RESPONSE times for Country Fire Authority’s District 16 brigades have remained steady since the last quarter, new data shows.
The new data was collected from the quarter starting on January 1 and ending on March 31.
During this time period, the Stawell Fire Brigade attended a total of 34 incidents across all hazard classes.
The average time in which 90 per cent of emergency incidents were responded to by the brigade in their own area was 9.17 minutes.
The percentage of times that the standard response time of eight minutes was met was 71 per cent.
These statistics are almost exactly the same as last quarter’s data, when the average response time for 90 per cent of incidents was 9.10 minutes.

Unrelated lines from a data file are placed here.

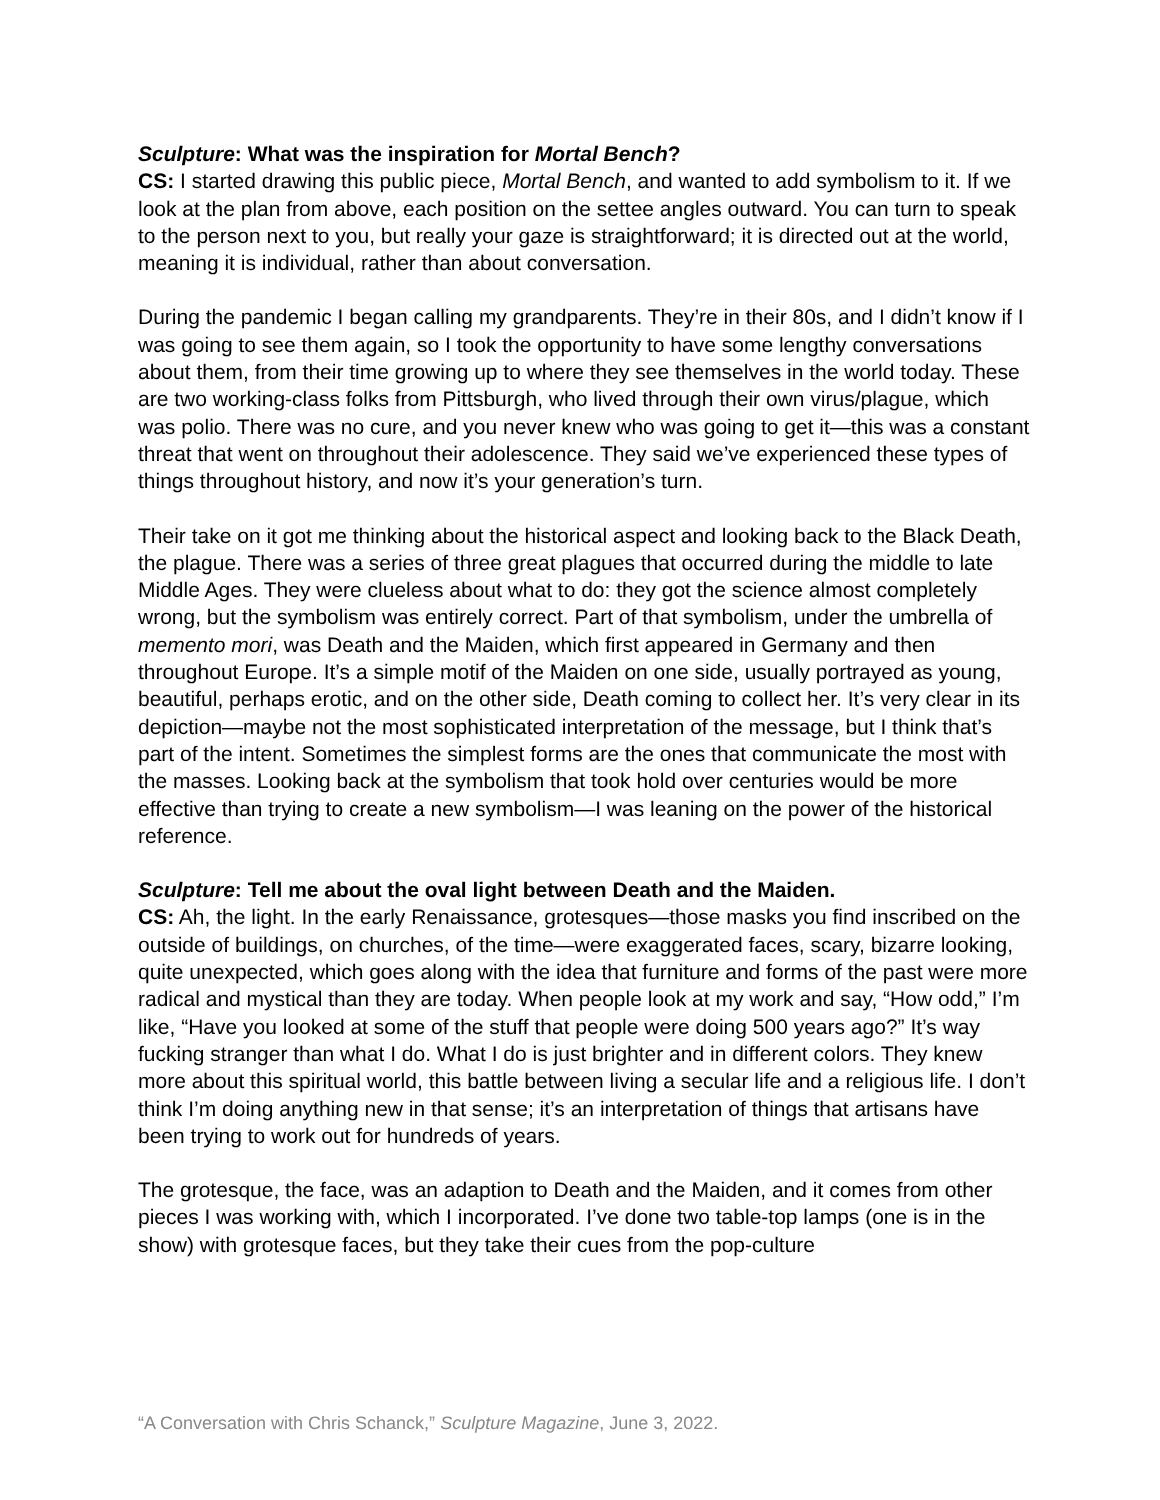Sculpture: What was the inspiration for Mortal Bench?
CS: I started drawing this public piece, Mortal Bench, and wanted to add symbolism to it. If we look at the plan from above, each position on the settee angles outward. You can turn to speak to the person next to you, but really your gaze is straightforward; it is directed out at the world, meaning it is individual, rather than about conversation.
During the pandemic I began calling my grandparents. They’re in their 80s, and I didn’t know if I was going to see them again, so I took the opportunity to have some lengthy conversations about them, from their time growing up to where they see themselves in the world today. These are two working-class folks from Pittsburgh, who lived through their own virus/plague, which was polio. There was no cure, and you never knew who was going to get it—this was a constant threat that went on throughout their adolescence. They said we’ve experienced these types of things throughout history, and now it’s your generation’s turn.
Their take on it got me thinking about the historical aspect and looking back to the Black Death, the plague. There was a series of three great plagues that occurred during the middle to late Middle Ages. They were clueless about what to do: they got the science almost completely wrong, but the symbolism was entirely correct. Part of that symbolism, under the umbrella of memento mori, was Death and the Maiden, which first appeared in Germany and then throughout Europe. It’s a simple motif of the Maiden on one side, usually portrayed as young, beautiful, perhaps erotic, and on the other side, Death coming to collect her. It’s very clear in its depiction—maybe not the most sophisticated interpretation of the message, but I think that’s part of the intent. Sometimes the simplest forms are the ones that communicate the most with the masses. Looking back at the symbolism that took hold over centuries would be more effective than trying to create a new symbolism—I was leaning on the power of the historical reference.
Sculpture: Tell me about the oval light between Death and the Maiden.
CS: Ah, the light. In the early Renaissance, grotesques—those masks you find inscribed on the outside of buildings, on churches, of the time—were exaggerated faces, scary, bizarre looking, quite unexpected, which goes along with the idea that furniture and forms of the past were more radical and mystical than they are today. When people look at my work and say, “How odd,” I’m like, “Have you looked at some of the stuff that people were doing 500 years ago?” It’s way fucking stranger than what I do. What I do is just brighter and in different colors. They knew more about this spiritual world, this battle between living a secular life and a religious life. I don’t think I’m doing anything new in that sense; it’s an interpretation of things that artisans have been trying to work out for hundreds of years.
The grotesque, the face, was an adaption to Death and the Maiden, and it comes from other pieces I was working with, which I incorporated. I’ve done two table-top lamps (one is in the show) with grotesque faces, but they take their cues from the pop-culture
“A Conversation with Chris Schanck,” Sculpture Magazine, June 3, 2022.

The Wimmera Mail-Times requested CFA media for response times for Horsham Fire Brigade and District 17, but no data was made available.
A CFA media spokesman said data was only provided for CFA districts and brigades that were called out to 10 or more incidents during a quarter.
“CFA is releasing response time data as an accountability measure, which will help us and the community identify areas for improvement,” he said.
“CFA has been releasing response time data for the last three quarters, and plans to continue this into the future for brigades with statistically significant numbers of emergency events.
“None of the five brigades in the Horsham Group currently attend enough incidents to meet that threshold for reliable data.”
Across the state, the Customer Service Delivery Standard compliance rate – which measures of the first firefighting vehicle arriving on scene – was at 88 per cent.
There was also a great variance in response times depending on the area in the state. Percentages of brigades meeting the standard response time of eight minutes was ranged between 31 and 100 per cent.
Emergency Services Minister James Merlino said there was room for improvement.
“This is the fourth set of data released and it is showing areas where the fire services are simply not keeping up with the growth our state is experiencing – this isn’t good enough,” he said.
“Our fire services are still organised in a way that worked in the 1950s but doesn't work today.
“If we’re serious about community safety then we must make changes and bring our fire services into the 21st century.”
CFA chief officer Steve Warrington said the data would help identify areas for improvement.
“The data shows that CFA is a high performing organisation that Victorians can trust,” he said.
“This data allows us to evaluate and analyse how resources are allocated, identify growth and look at where brigades may need additional assistance.
“The importance of holistic fire management is crucial and this data demonstrates CFA’s continued development of this approach, through educating communities on fire prevention and preparedness, not just providing an emergency response.”